Татьяна с Никитой, как могли, утешали Анну, в слезах горевавшую на могилке Варвары, но плакала она не столько по усопшему другу, сколько о своей судьбе, и вспоминала наставление старой няньки, убеждавшей ее поскорее начать новую жизнь. Только разве можно было начать все с начала, повинуясь лишь воле своего государя, а не по велению сердца и движению души? Смириться с тем для нее было трудно и оттого Анна, наблюдая, как крепят на задворках кареты ее дорожные баулы и чемоданы, ощущала под ногами кружение, а в груди — пустоту, заполнить которую, как она думала, уже никому не было возможно.

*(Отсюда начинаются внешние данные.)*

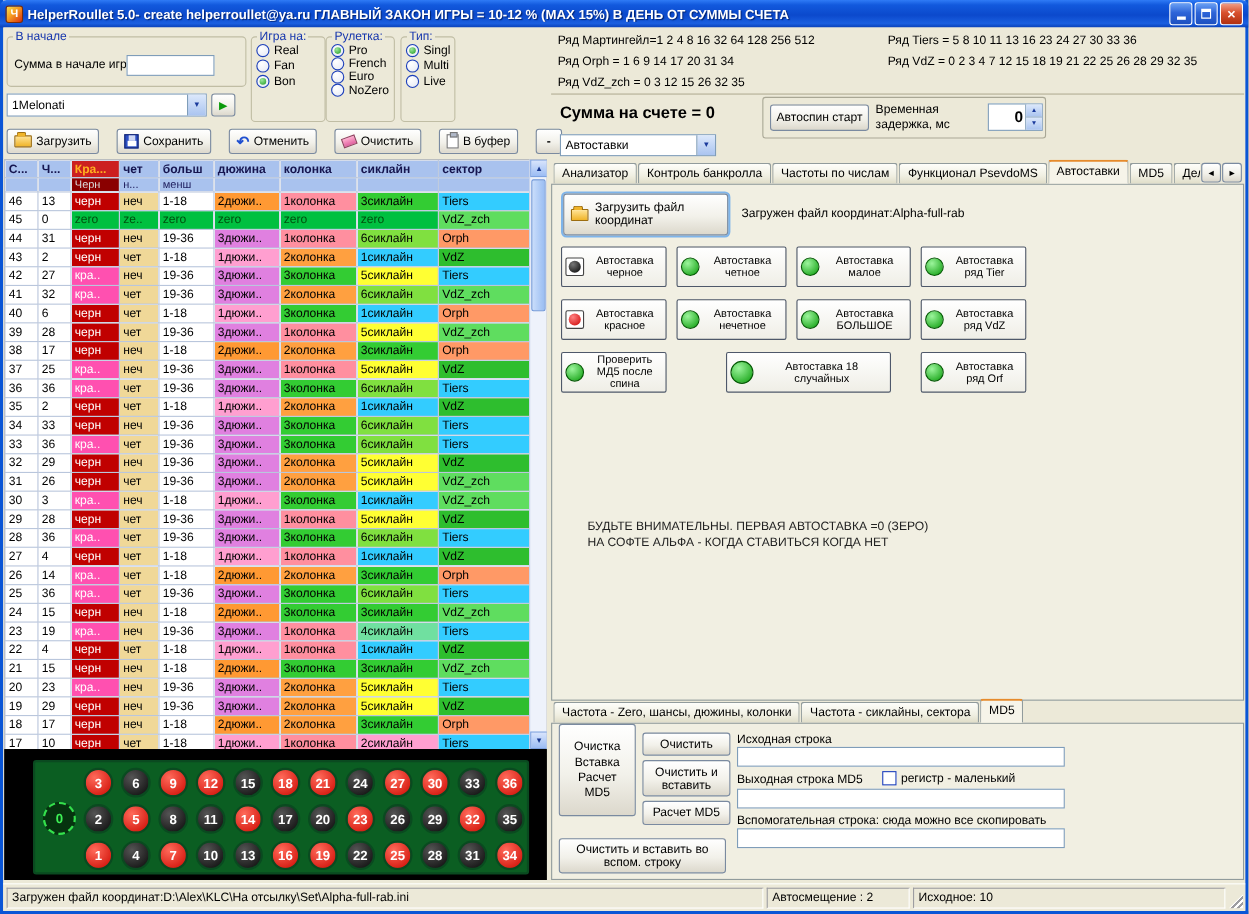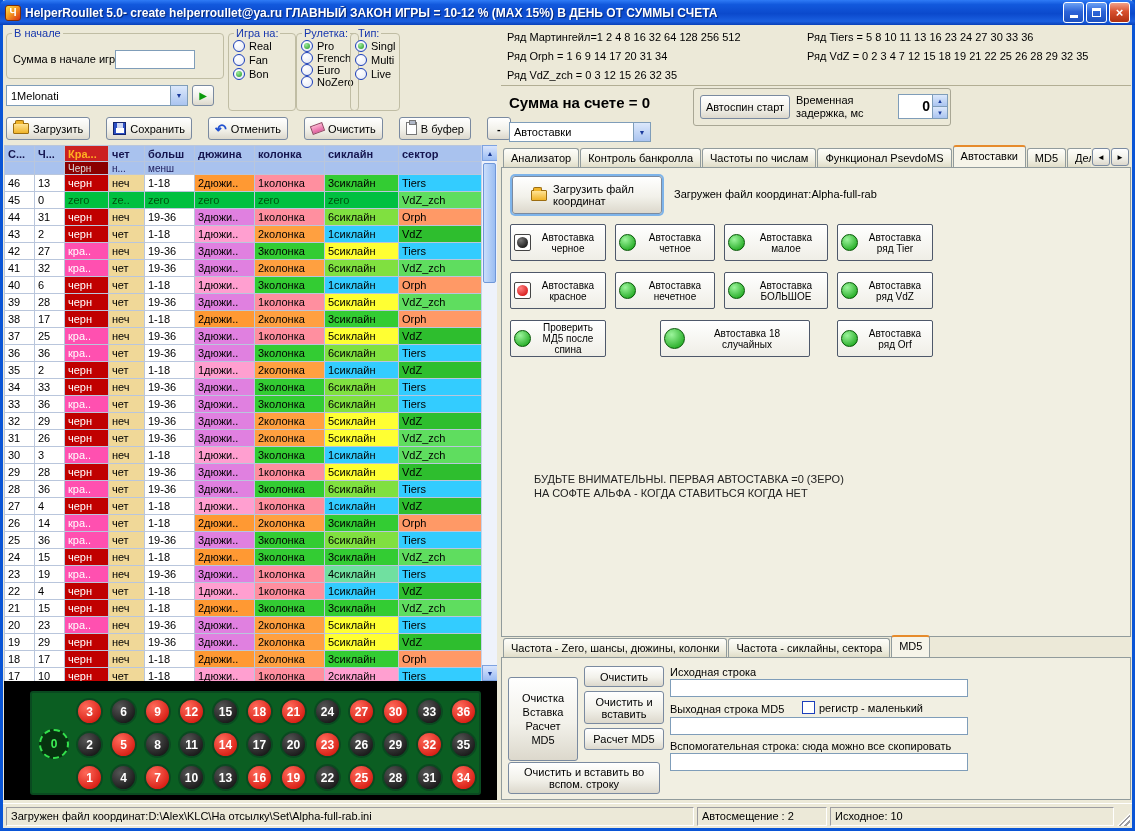"Тип:" .type-grp { left: 346px -> 360px }
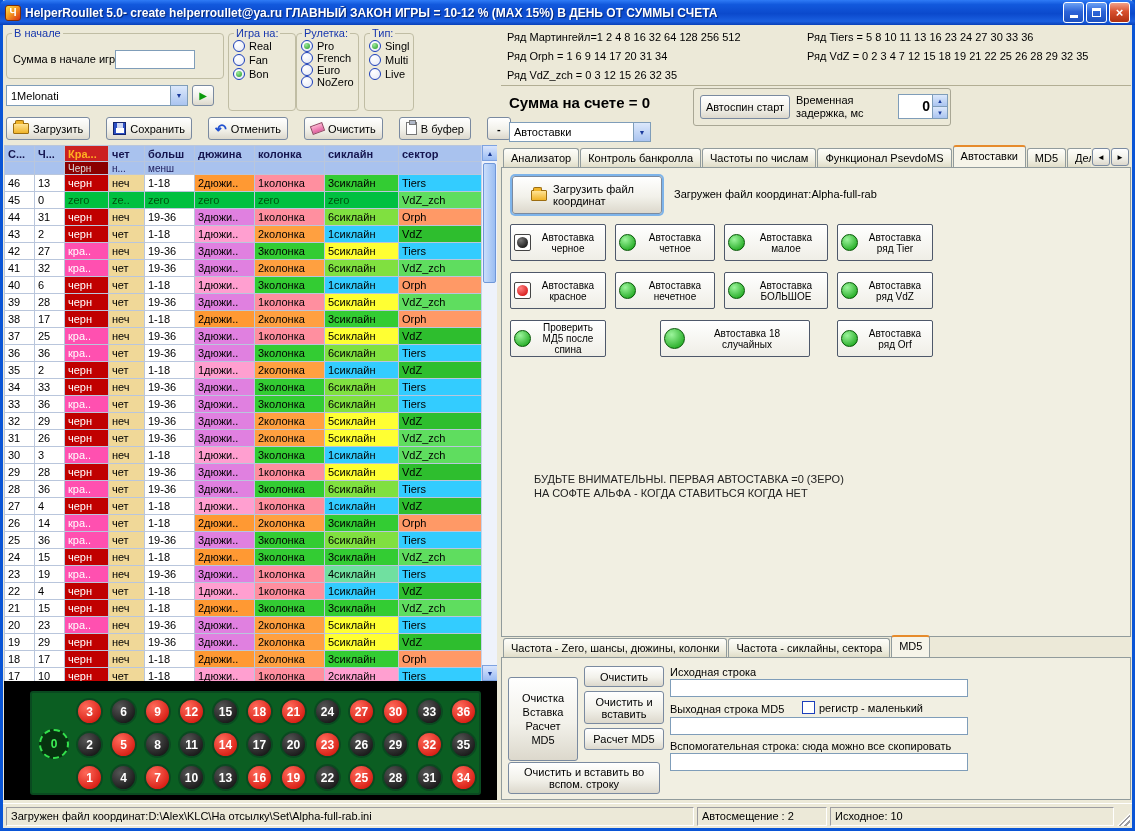"Загрузить файл координат" .load-coords { padding: 0 18px -> 0 6px }
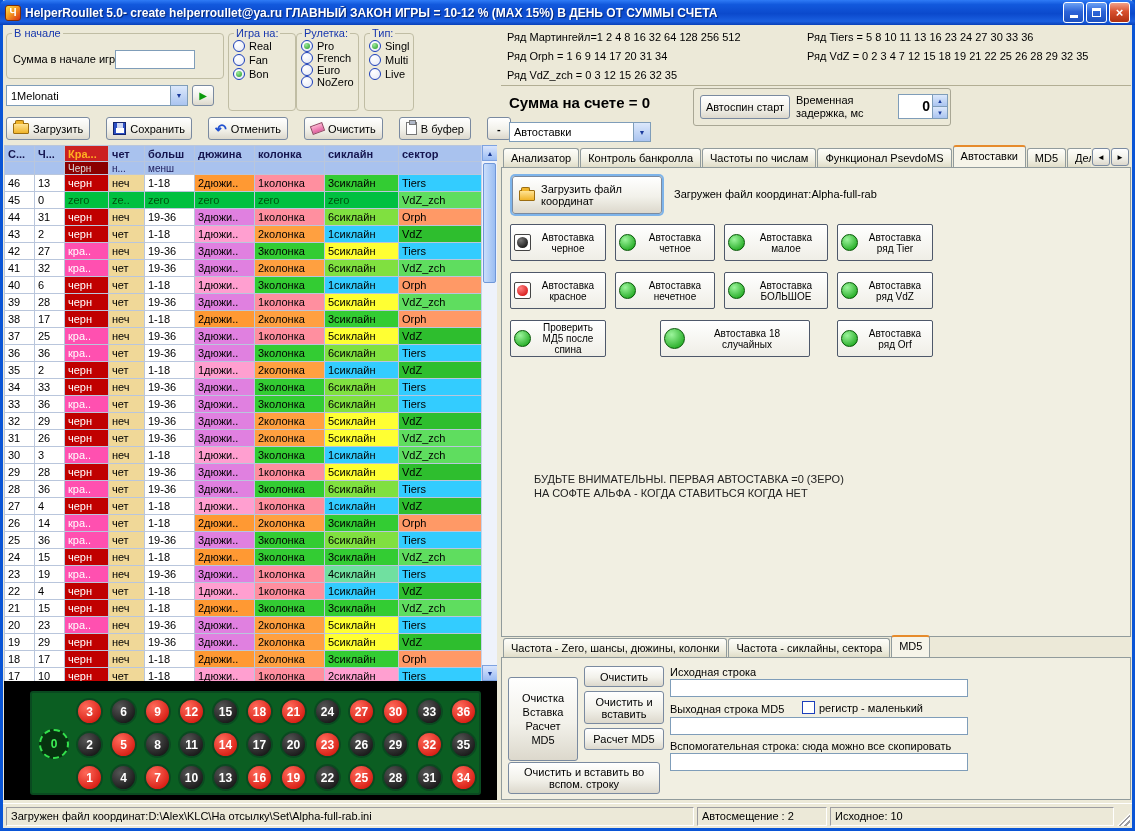"Очистка Вставка Расчет MD5" .md5-big-btn { top: 19px -> 0 }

Полегчало ей через месяц дороги. Офицер Вельский, приданный ей в попутчики и для охраны, оказался на редкость доброжелательным и терпеливым. Он умел помолчать, но всегда был готов развлечь свою спутницу незатейливой и ловкой беседой, обходя опасные темы и не опускаясь до банальности. Анна чувствовала его искреннее сострадание — выдержать такое путешествие не каждому было по силам, но Вельский советовал ей отрешиться от горестных переживаний и отнестись к происходящему философски. Он неплохо знал края, что они пересекали, и был весьма начитан, а, так как путь их лежал через Оренбург, то Вельский много цитировал Пушкина и однажды пытался уверить Анну, что почтовая станция, где они только что ночевали, — та самая, где проезжал как-то и Гринев из повести о капитанской дочке.
С легкой руки Вельского Анна окрестила свое путешествие литературным, и, так как жили они большею частью обособленно, останавливаясь на частных квартирах, то Анна с удовольствием расспрашивала хозяев о местных легендах и даже принялась те рассказы записывать. Вельский, которому Анна читала свои заметки, кроме всего прочего, проявил еще и недурной вкус к словесности, дополняя ее повествование репликами — легкими, ироничными и порою весьма остроумными. Лишь однажды взор его затуманился — в даме из случайных проезжих, с кем они время от времени пересекались на почтовых станциях, Вельскому почудилось сходство с женою и на краткое время любезность и праздность изменили ему, но видение исчезло, и офицер до самого завершения их совместной поездки более уже не тревожил Анну столь внезапной и резкой переменой настроения.